The incremental key is an attribute of the generated data that can be reliably assumed to indicate the last update point for the rows in that data source. Simple examples are attributes like update_date. These attributes, once configured, can be used by Panoply.io to skip over all unchanged rows in the data source, and only fetch the new/updated rows on every iteration – thus reducing the processing time from hours to minutes or seconds.

Whenever Panoply.io reads a data source, it first reads the last value stored for that incremental key. Then, it uses this value to skip over all rows below that point, assumed to be unchanged since the last time the data source was consumed.

In some data sources, this is simple to reason out and set up. For example, using Amazon S3, we can use the ModifiedDate to avoid re-reading files that were already processed and weren’t modified.

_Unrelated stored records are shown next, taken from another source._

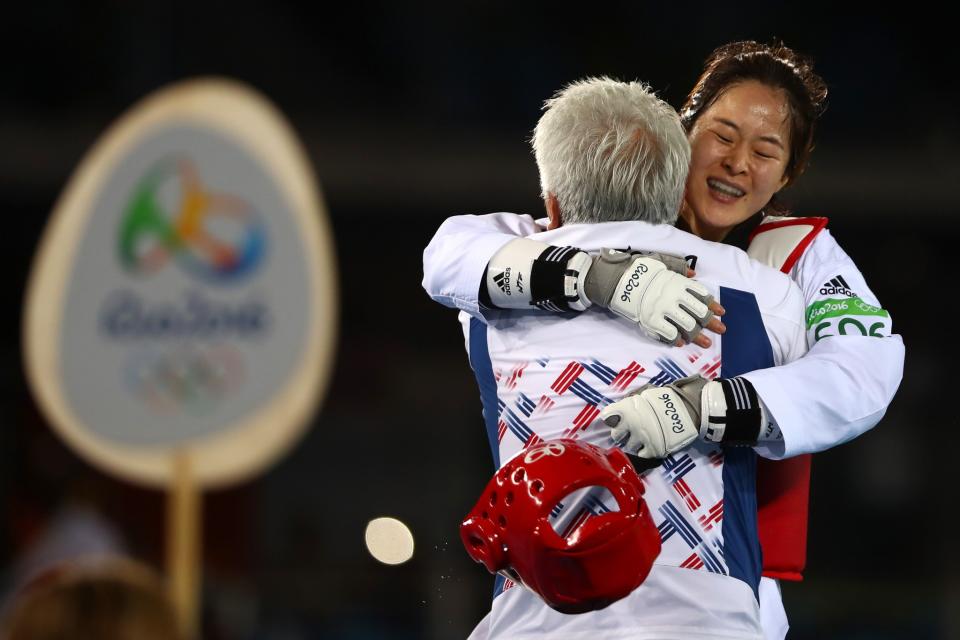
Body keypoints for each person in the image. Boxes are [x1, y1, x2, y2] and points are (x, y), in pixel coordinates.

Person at [422, 40, 905, 639]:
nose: (737, 163)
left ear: (787, 173)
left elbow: (865, 368)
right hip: (581, 560)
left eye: (765, 151)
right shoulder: (591, 211)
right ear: (684, 132)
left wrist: (708, 406)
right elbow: (451, 256)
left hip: (731, 562)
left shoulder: (800, 261)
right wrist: (598, 279)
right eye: (723, 137)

But in other data sources, like Postgres or Mysql, we really can’t make any assumption about the data, unless you explicitly define an incremental key from that data source.

In order to configure the incremental key, you can simply type it in as is (unlike the primary key option).

Destination Table

A destination table is a configuration assigned to each data source to control the name of the target destination table where the data should be saved. Each data source effectively generates a single stream of records – rows or events. These records are processed and then stored in the preconfigured destination table. If the destination table doesn’t already exist, or doesn’t have the correct schema, Panoply.io creates the table and any missing columns to accommodate the structure of the incoming data.

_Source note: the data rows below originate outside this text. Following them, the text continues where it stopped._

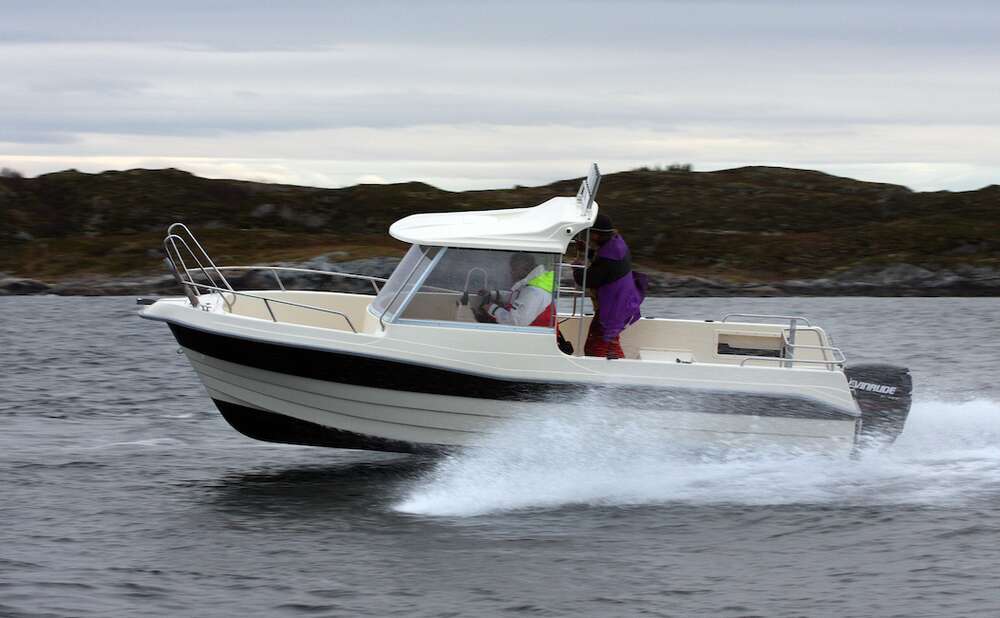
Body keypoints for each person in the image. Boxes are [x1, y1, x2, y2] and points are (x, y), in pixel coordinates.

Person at [573, 213, 646, 359]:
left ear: (597, 235)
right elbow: (604, 266)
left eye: (591, 233)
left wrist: (577, 268)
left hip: (613, 308)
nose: (589, 236)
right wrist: (588, 252)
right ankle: (621, 369)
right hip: (623, 303)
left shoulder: (609, 258)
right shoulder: (616, 244)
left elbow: (588, 279)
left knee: (594, 345)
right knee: (610, 342)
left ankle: (600, 373)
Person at [475, 253, 555, 327]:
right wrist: (494, 294)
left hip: (531, 336)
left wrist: (491, 308)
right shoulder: (533, 282)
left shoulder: (534, 292)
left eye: (514, 269)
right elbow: (517, 297)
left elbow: (515, 323)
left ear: (526, 269)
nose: (511, 272)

In many cases the incoming records represent the same logical object, like users or pageviews. But in other cases, a data source might produce different records with completely unrelated structures. One simple example is a Postgres data source that reads multiple tables in parallel – producing records that are completely unrelated. In these cases we don’t want a single destination table to collect all of these unrelated records, instead we’d like to break up the stream of records into multiple destinations.

To achieve this, the destination table configuration can be a dynamic pattern rather than a flat string value. Using curly brackets, you can construct any destination table per record based on the available attributes from the data source. When the data is read from the source, Panoply.io uses the destination field to construct the name of the destination table per row, instead of once for the whole data source. The records are then broken up and sent to their separate destinations.

Example:

If we have a data source that produces the following records:

{table: ‘users’, user_id: 15, name: ‘Alice’} {table: ‘users’, user_id: 16, name: ‘Bob’} {table: ‘pageview’, user_id: 16, page: ‘/’} {table: ‘pageview’, user_id: 16, page: ‘/profile’}

We can use the following destination name: ‘postgres_{table}’.

This generates a separate destination value per record, where the ‘{table}’ part is replaced by the value of the table attributes for that record, effectively generating two output tables: ‘postgres_users’ and ‘postgres_pageview’.

For all of the data sources (except for the file systems data sources), there’s a default destination name (in databases, for example, it’s the original table name).

Note that due to nested values in the stream, additional subtables might be created.